New Zealand Mosque Attack

Last Friday, in Christchurch New Zealand, a gunman killed and injured 50 people at two local mosques during daily prayers. The gunman’s apparent motivation was his anti-immigrant, racist beliefs. This has been a highly publicized case as it seems to be the latest in a long string of attacks on a places of worship, attacks which appear to be race motivated rather than religious. Another major attack in the same vein that comes to mind is the 2015 attack on a black church by terrorist Dylan Roof. InĀ response to these tragedies and the magnitude of Friday’s event, it makes me consider the relationship between race and religion.

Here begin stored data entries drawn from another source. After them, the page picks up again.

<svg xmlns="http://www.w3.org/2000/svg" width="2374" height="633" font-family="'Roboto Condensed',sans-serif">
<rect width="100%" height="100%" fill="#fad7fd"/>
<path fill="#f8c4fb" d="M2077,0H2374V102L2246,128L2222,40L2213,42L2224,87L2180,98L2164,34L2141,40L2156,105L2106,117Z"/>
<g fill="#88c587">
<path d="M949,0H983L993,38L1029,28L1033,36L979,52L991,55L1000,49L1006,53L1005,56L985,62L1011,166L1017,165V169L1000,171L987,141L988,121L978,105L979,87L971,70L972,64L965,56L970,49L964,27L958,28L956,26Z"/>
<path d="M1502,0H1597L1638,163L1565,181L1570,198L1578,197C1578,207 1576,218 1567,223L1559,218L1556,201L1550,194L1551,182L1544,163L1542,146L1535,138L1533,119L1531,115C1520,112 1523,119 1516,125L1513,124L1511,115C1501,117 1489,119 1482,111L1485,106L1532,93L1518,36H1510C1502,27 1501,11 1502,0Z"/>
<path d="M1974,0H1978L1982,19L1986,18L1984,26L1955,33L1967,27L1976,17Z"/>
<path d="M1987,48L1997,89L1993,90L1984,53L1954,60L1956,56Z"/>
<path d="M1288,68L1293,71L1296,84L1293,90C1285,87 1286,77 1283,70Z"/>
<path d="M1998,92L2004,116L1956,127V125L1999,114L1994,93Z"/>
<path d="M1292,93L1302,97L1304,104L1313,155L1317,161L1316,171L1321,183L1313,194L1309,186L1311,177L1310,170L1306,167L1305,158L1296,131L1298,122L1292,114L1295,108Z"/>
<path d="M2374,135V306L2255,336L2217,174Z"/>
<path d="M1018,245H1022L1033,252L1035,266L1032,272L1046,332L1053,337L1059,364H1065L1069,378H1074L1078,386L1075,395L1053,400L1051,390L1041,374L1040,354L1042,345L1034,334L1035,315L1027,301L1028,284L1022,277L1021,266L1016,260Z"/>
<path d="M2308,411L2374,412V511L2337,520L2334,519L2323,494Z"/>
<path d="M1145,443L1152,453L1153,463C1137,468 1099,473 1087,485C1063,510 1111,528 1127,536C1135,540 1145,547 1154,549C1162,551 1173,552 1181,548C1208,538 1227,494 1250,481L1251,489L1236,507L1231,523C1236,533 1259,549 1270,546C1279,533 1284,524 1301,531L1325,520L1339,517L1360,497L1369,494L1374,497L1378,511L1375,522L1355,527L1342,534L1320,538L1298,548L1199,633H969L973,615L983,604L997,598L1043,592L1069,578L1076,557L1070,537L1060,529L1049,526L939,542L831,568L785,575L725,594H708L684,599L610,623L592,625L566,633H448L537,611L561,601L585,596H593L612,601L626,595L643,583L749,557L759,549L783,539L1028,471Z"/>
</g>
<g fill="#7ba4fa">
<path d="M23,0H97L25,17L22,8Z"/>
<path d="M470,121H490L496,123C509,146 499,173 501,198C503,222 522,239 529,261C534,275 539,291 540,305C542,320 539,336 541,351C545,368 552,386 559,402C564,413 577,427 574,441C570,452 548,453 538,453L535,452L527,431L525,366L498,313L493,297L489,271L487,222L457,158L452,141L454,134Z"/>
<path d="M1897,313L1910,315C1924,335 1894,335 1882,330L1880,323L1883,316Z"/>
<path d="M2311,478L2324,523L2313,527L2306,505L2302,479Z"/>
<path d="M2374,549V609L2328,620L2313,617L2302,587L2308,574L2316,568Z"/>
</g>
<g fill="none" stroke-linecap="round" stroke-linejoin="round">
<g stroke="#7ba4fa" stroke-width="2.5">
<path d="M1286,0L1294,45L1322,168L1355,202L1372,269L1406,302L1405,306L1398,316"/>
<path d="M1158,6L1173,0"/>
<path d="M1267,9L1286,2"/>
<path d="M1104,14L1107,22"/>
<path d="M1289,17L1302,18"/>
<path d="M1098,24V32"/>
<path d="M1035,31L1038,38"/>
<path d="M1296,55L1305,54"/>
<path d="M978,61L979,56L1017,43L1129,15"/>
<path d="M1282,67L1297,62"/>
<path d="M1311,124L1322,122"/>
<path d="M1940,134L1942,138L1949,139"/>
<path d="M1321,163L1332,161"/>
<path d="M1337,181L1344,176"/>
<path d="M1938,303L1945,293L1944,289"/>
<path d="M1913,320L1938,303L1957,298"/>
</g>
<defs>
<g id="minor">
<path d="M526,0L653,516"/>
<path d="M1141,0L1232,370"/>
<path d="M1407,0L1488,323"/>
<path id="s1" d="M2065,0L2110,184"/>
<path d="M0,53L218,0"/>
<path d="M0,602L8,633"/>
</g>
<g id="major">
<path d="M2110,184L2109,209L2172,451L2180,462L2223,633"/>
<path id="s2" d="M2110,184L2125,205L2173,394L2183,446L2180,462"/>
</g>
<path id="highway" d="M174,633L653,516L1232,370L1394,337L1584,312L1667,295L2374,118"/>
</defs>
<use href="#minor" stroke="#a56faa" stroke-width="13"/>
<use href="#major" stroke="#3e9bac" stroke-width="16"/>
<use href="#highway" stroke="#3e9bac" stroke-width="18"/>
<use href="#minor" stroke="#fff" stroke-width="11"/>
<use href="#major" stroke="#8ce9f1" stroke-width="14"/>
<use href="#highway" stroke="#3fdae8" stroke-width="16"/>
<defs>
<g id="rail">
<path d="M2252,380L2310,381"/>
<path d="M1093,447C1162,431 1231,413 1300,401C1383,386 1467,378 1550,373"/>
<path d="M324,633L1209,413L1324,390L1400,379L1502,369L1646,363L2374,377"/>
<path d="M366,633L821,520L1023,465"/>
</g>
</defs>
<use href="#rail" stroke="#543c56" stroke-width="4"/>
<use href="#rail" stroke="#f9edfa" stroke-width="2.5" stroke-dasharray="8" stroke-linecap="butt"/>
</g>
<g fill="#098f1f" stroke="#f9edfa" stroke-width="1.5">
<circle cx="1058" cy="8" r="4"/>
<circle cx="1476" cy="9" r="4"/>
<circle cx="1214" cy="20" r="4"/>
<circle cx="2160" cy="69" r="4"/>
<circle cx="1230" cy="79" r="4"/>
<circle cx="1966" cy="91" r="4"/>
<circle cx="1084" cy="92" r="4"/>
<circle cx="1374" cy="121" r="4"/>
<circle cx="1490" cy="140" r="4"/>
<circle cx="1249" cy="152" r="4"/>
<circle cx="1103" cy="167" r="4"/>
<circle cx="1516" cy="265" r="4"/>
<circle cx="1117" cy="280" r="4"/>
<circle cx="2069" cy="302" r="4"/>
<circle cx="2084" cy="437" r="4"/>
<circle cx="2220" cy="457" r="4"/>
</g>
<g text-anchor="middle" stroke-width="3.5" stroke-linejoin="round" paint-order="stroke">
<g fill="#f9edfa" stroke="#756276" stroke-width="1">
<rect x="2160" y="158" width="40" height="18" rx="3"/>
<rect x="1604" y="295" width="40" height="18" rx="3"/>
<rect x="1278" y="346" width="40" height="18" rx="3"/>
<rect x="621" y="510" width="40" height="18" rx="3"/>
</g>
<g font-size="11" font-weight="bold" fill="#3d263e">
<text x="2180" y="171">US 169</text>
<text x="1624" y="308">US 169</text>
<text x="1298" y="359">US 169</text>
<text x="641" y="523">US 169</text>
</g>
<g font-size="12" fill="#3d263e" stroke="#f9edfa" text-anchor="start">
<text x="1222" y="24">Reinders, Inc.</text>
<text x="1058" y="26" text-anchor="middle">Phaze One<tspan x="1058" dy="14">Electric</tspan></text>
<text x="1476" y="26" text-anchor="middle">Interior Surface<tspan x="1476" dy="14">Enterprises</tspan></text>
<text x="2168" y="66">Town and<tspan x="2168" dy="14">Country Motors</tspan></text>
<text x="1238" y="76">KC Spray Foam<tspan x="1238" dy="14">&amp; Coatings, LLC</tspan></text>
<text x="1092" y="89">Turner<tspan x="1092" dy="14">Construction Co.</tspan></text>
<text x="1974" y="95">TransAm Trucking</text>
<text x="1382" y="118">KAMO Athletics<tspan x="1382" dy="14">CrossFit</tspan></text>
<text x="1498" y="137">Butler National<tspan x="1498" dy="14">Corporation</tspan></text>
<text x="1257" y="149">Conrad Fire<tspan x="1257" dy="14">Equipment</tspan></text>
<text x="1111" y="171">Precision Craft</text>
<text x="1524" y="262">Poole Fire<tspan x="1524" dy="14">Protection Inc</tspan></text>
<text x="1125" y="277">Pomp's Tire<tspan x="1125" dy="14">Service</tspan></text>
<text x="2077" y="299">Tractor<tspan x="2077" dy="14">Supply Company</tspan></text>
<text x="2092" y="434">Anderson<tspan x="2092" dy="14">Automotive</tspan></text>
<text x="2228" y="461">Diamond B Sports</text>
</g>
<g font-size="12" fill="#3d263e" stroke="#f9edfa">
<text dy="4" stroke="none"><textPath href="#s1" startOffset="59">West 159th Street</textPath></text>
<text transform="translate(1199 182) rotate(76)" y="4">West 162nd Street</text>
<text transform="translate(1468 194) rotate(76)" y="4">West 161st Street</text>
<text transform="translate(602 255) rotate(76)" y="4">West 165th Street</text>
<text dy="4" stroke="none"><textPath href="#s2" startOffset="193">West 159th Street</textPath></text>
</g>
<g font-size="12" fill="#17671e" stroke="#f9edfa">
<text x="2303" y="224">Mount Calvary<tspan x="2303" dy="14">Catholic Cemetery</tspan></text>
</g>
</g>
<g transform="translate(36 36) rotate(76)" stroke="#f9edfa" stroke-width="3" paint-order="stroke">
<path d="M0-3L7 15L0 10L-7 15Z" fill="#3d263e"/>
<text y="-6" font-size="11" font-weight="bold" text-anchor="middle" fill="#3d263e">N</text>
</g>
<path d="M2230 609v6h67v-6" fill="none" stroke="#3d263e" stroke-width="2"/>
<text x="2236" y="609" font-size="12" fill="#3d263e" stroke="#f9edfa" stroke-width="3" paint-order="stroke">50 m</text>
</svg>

The United States has seen a major rise in domestic terrorist attacks on Mosques which appears to be a result of anti-immigration, anti-Islam sentiment born from the conflict with ISIS. To what degree is religious intolerance masked by race supremacy and vice versa, or is it a matter of race and religion blending together in the eyes of people in a way that solely identifies these people as “other”. Why are places of worship targeted so frequently? Is it intolerance for the religion itself, or intolerance of the people who frequent it? Or do terrorists just target places of worship to create the biggest tragedy and wound a community the most deeply? Or is it a mix of everything? Its really depressing to continue to see events where one individuals hatred is able to hurt so many people in so many ways.